The first downside that I had to learn about Tarsnap is that it doesn't provide a way to regularly do backups. If you want daily backups of a particular directory you've to write your own script that does something like:
tarsnap -c -f /files/important-`date +%Y-%m-%d` ~/files/important
Even worse: You have to implement your own retention strategy. Fortunately, Michael Elsdörfer created tarsnapper.
Tarsnapper takes care of managing backup jobs and implements a Grandfather-father-son backup rotation scheme. The following example shows a tarsnapper config file (in YAML format) that will execute the "important" job and keeps daily, weekly and monthly backups.

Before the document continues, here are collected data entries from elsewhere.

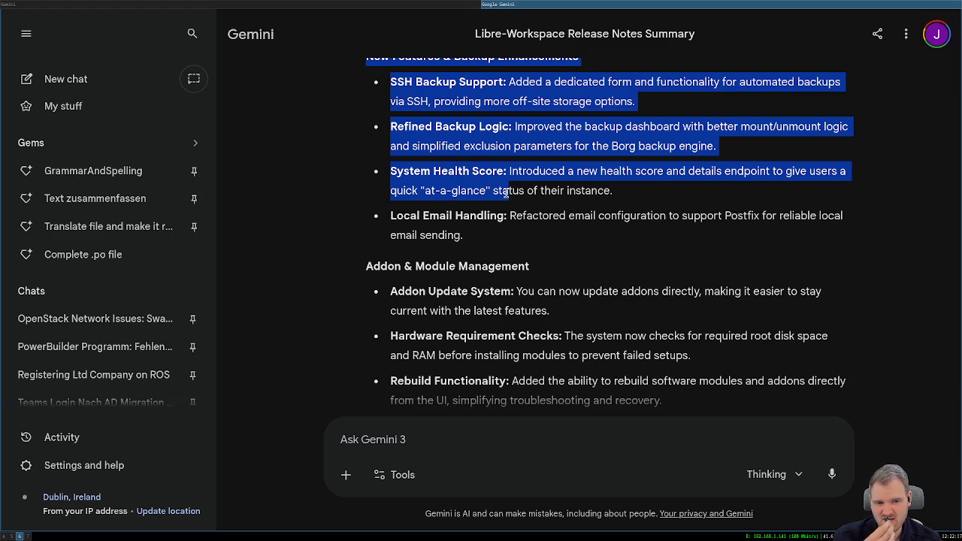
scroll(507, 194, "down", 3)
mouse_move(507, 194)
left_mouse_down()
mouse_move(507, 204)
mouse_move(526, 181)
mouse_move(827, 312)
left_mouse_up()
scroll(506, 204, "down", 2)
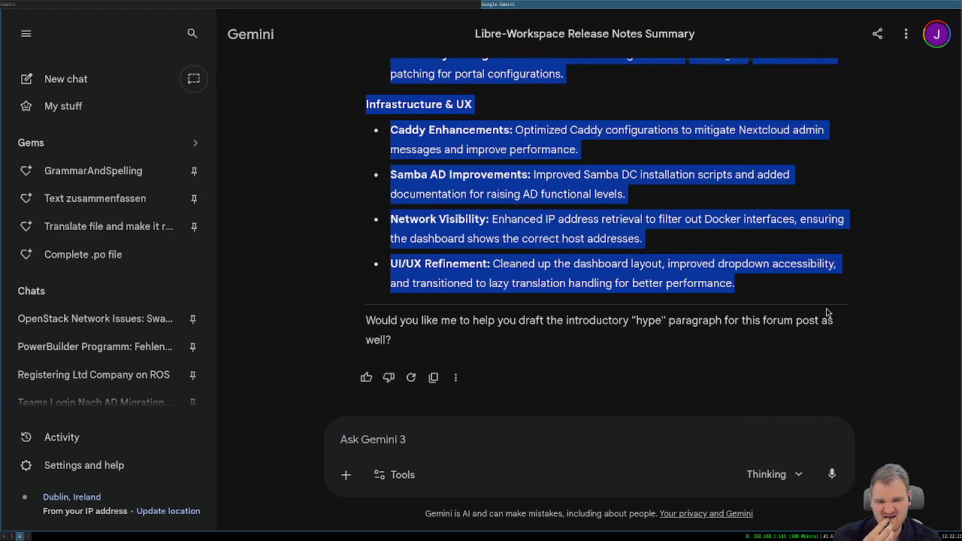
right_click(601, 284)
left_click(634, 294)
- Go back to the browser tab holding the forum announcement draft
left_click(403, 4)
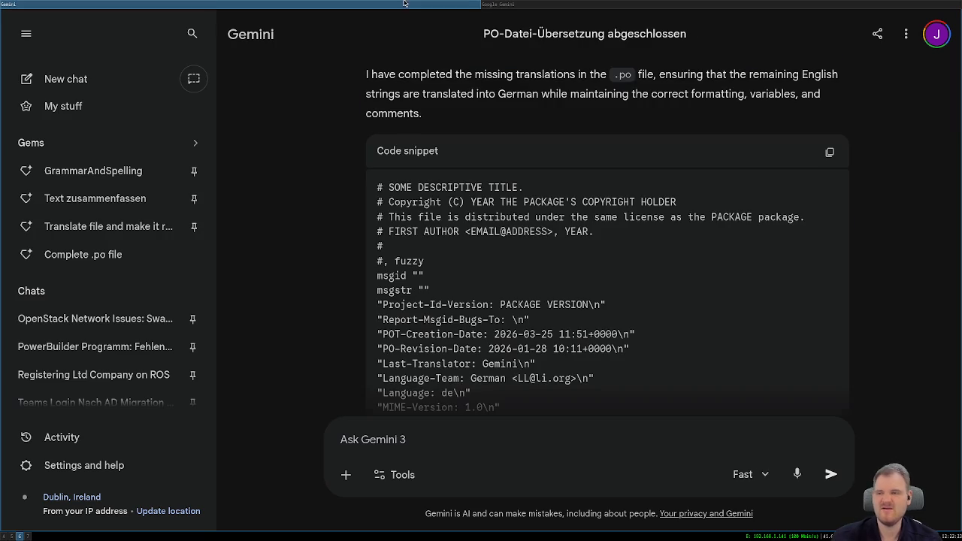
key("alt+Tab")
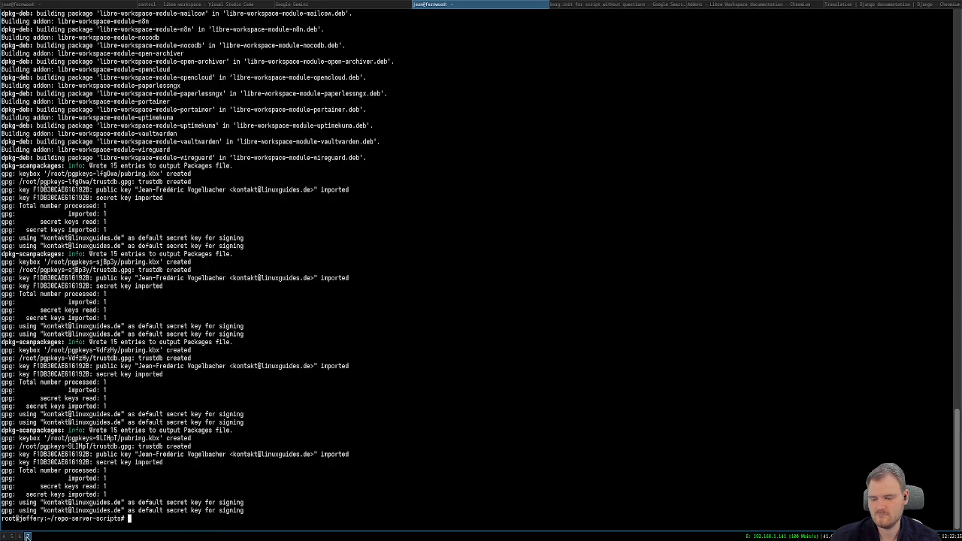
key("alt+Tab")
key("alt+Tab")
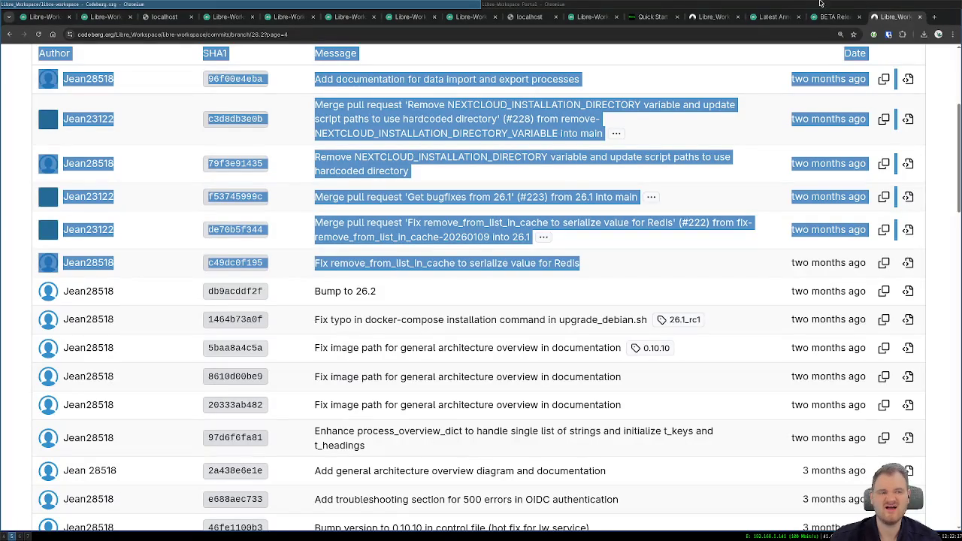
left_click(845, 17)
left_click(780, 17)
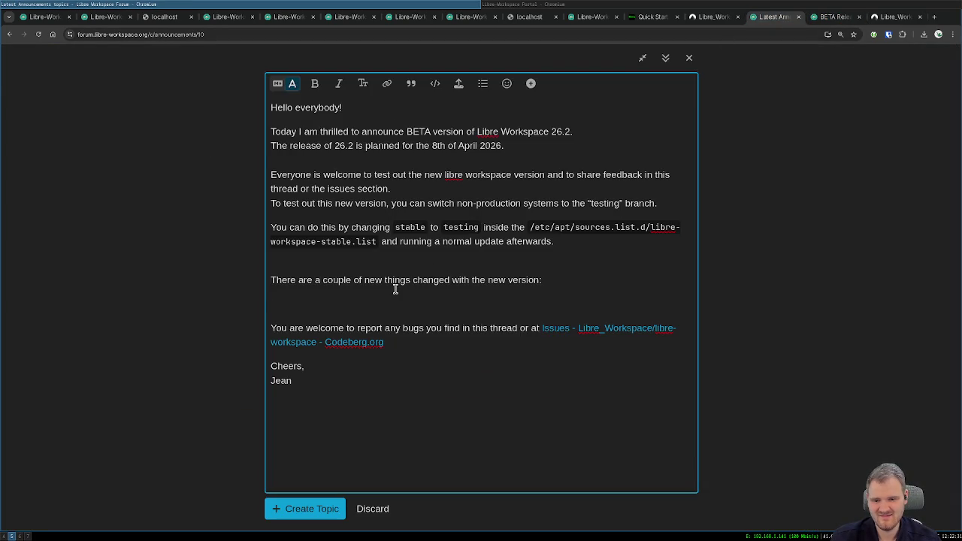
- Paste the highlights list into the draft and delete the 'There are a couple…' line
key("ctrl+v")
scroll(421, 257, "up", 4)
scroll(421, 256, "up", 4)
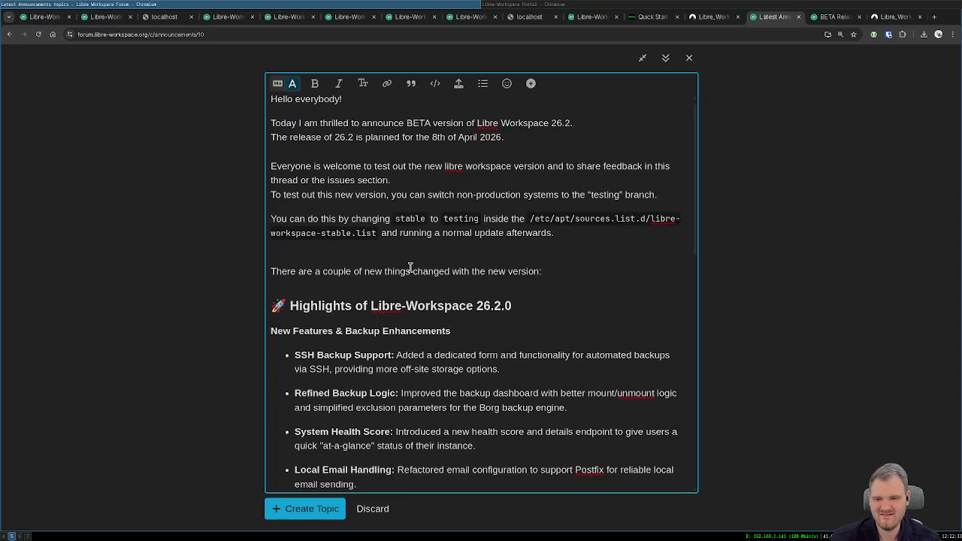
triple_click(399, 271)
key("Delete")
key("Delete")
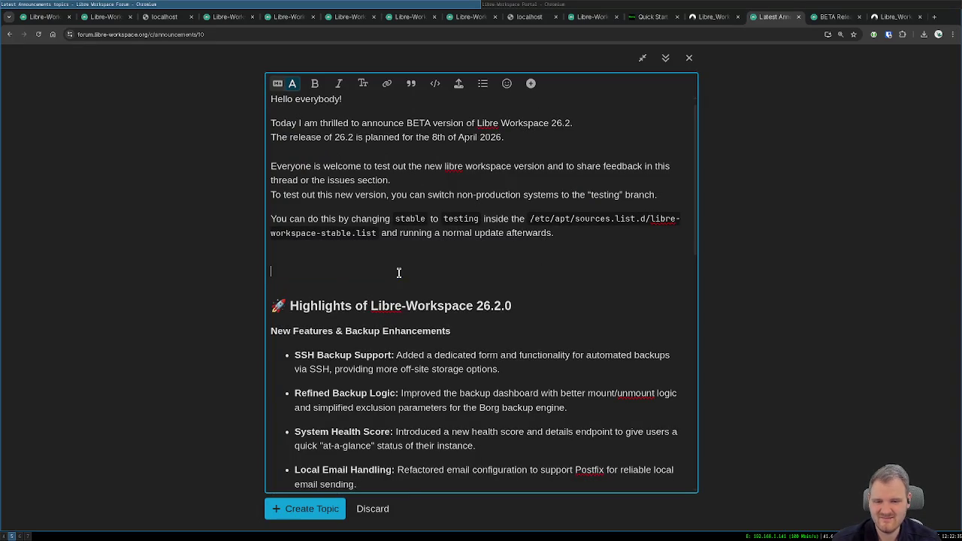
scroll(449, 297, "down", 1)
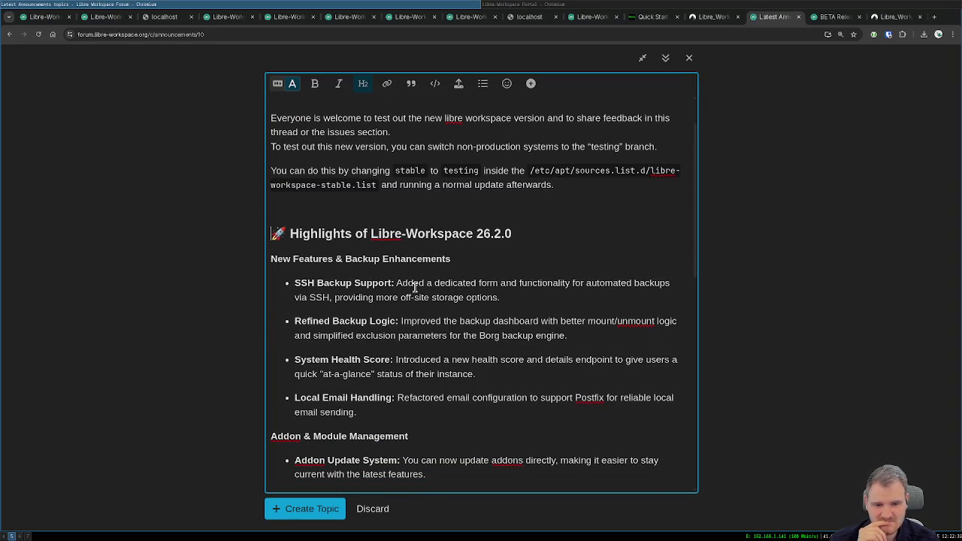
scroll(379, 297, "down", 1)
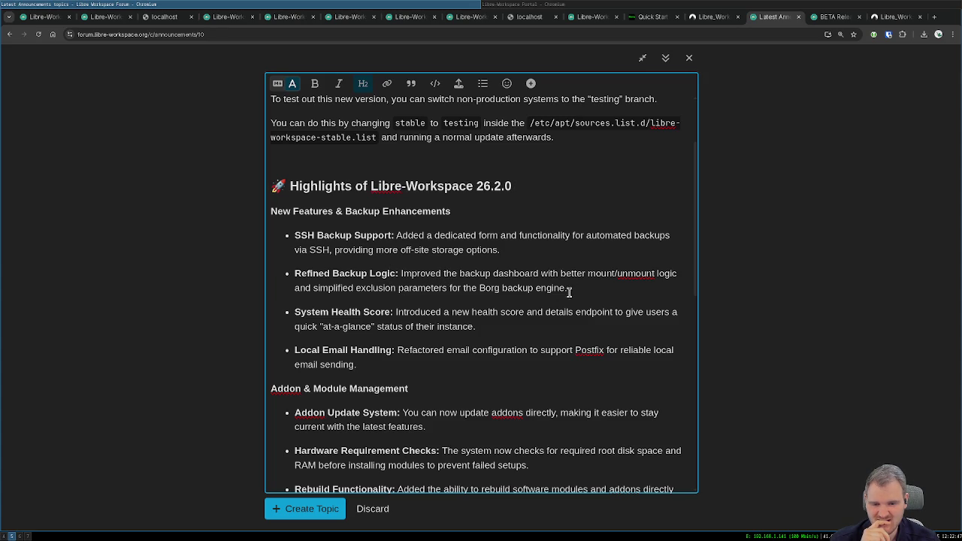
- Delete the System Health Score bullet from the New Features list
left_click_drag(579, 288, 229, 270)
key("BackSpace")
key("BackSpace")
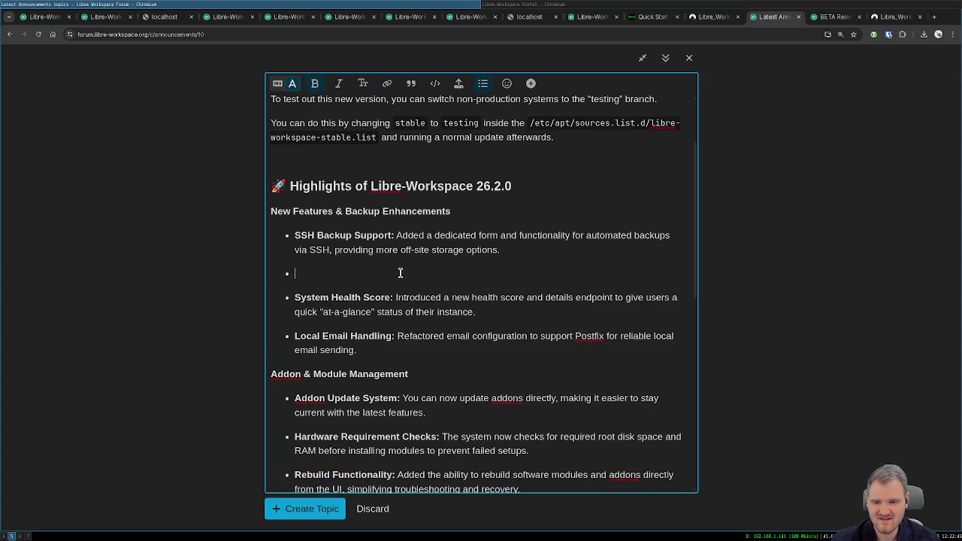
left_click_drag(475, 288, 192, 270)
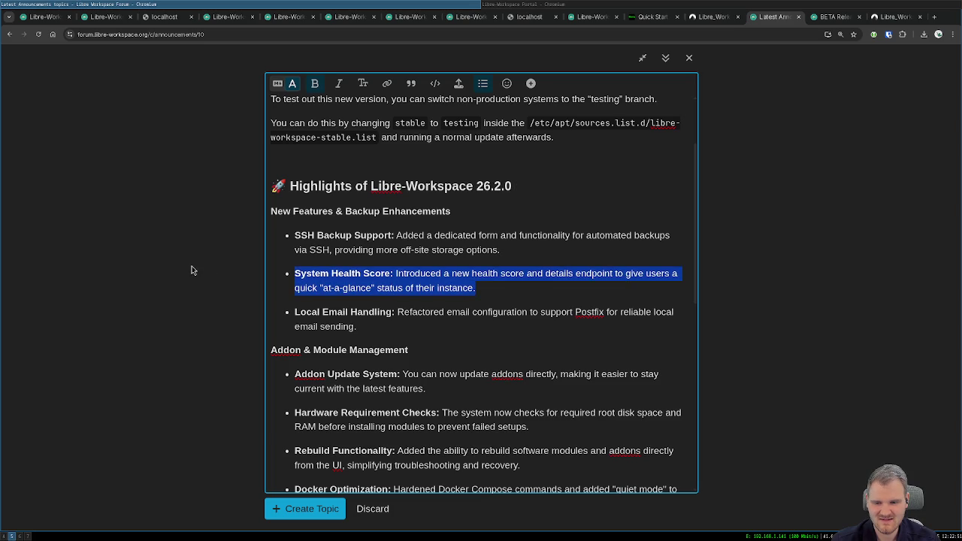
key("BackSpace")
key("BackSpace")
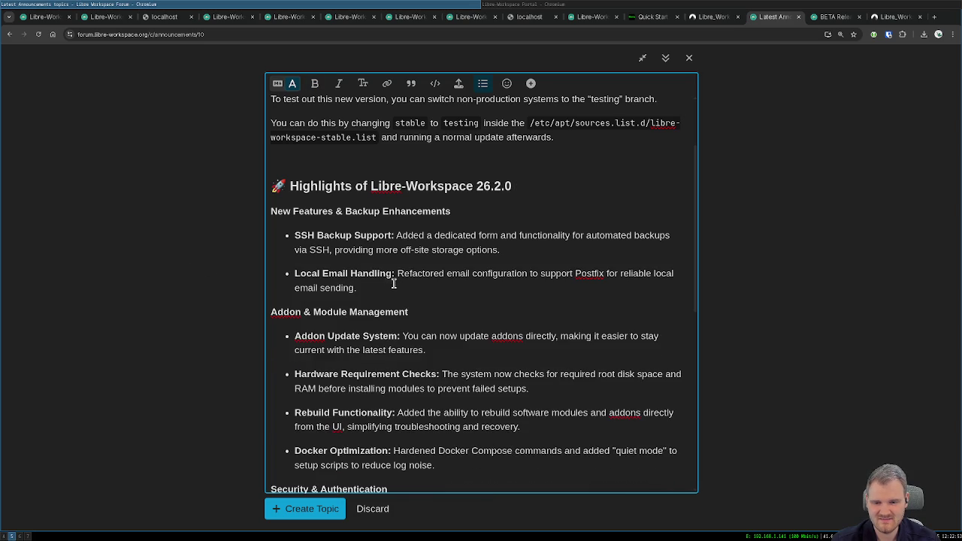
left_click_drag(358, 288, 248, 279)
scroll(433, 270, "down", 3)
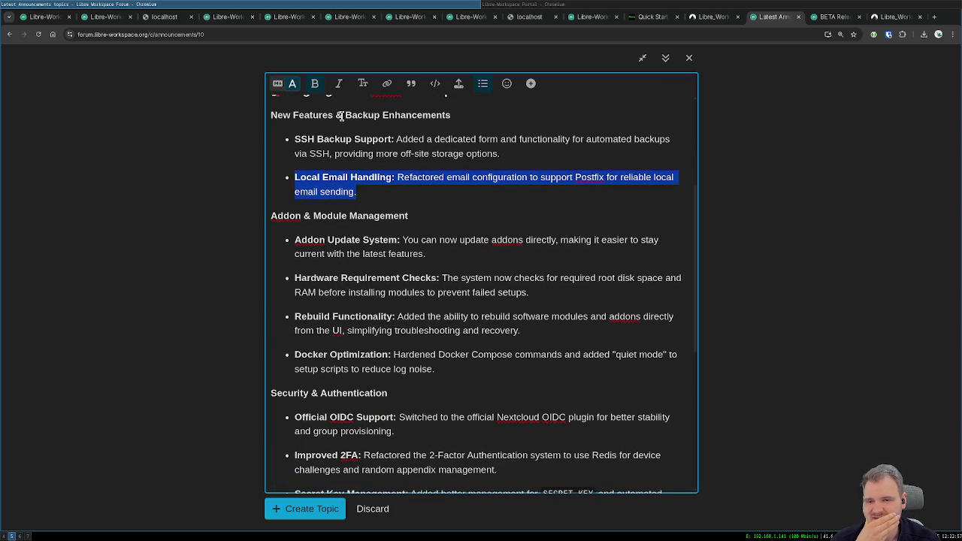
left_click_drag(336, 115, 471, 119)
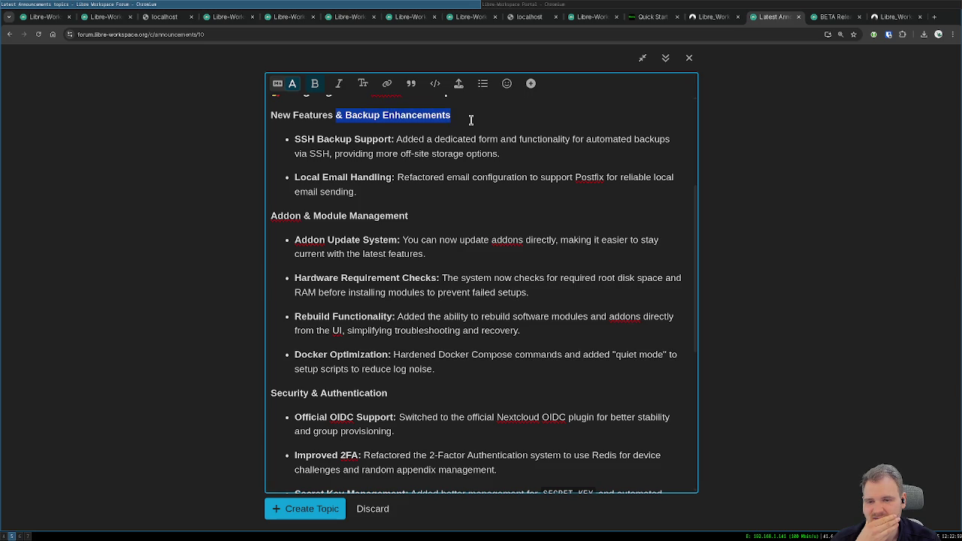
left_click(387, 194)
scroll(370, 222, "down", 1)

deltas: 1d 7d 30d target: /mymachine/$name-$date jobs: important: source: ~/files/important
I'm using Anacron to regularly execute Tarsnapper. In contrast to Cron, Anacron is made for systems that don't run always, such as my laptop. When the backup is finished the results will be mailed to my email address together with some statistics:
tarsnap --print-stats --humanize-numbers
I don't want to run an own mail server locally, so I'm using msmtp to send the emails using my mail provider.
I think that Tarsnap provides a good backup solution. What I really like is it's speed. It does not start to compute a list of files that need to be send to the server and instead immediately sends blocks of data. It's de-duplication mechanism makes sure that only those blocks getting send that are not yet transferred. Currently I'm storing 12 GB of compressed data and a run of Tarsnapper takes less than 3 minutes.
A bit disappointing is that it takes about 5 minutes to restore a single file in a large archive. In my opinion this is acceptable because most of the time I want to do backups and only restore files when something goes wrong.
I'm sure that Tarsnap is not the best approach out there, but it works for me. In the end it does not matter how you do backups as long as you do them regularly. If you're not doing it don't wait for the next World Backup Day do something now.
Update (2014-11-24): In the meantime I went from mail to desktop notifications. I'm using notify-send for that, which integrates nicely with Ubuntu. You can view the backup script in my dotfiles repository.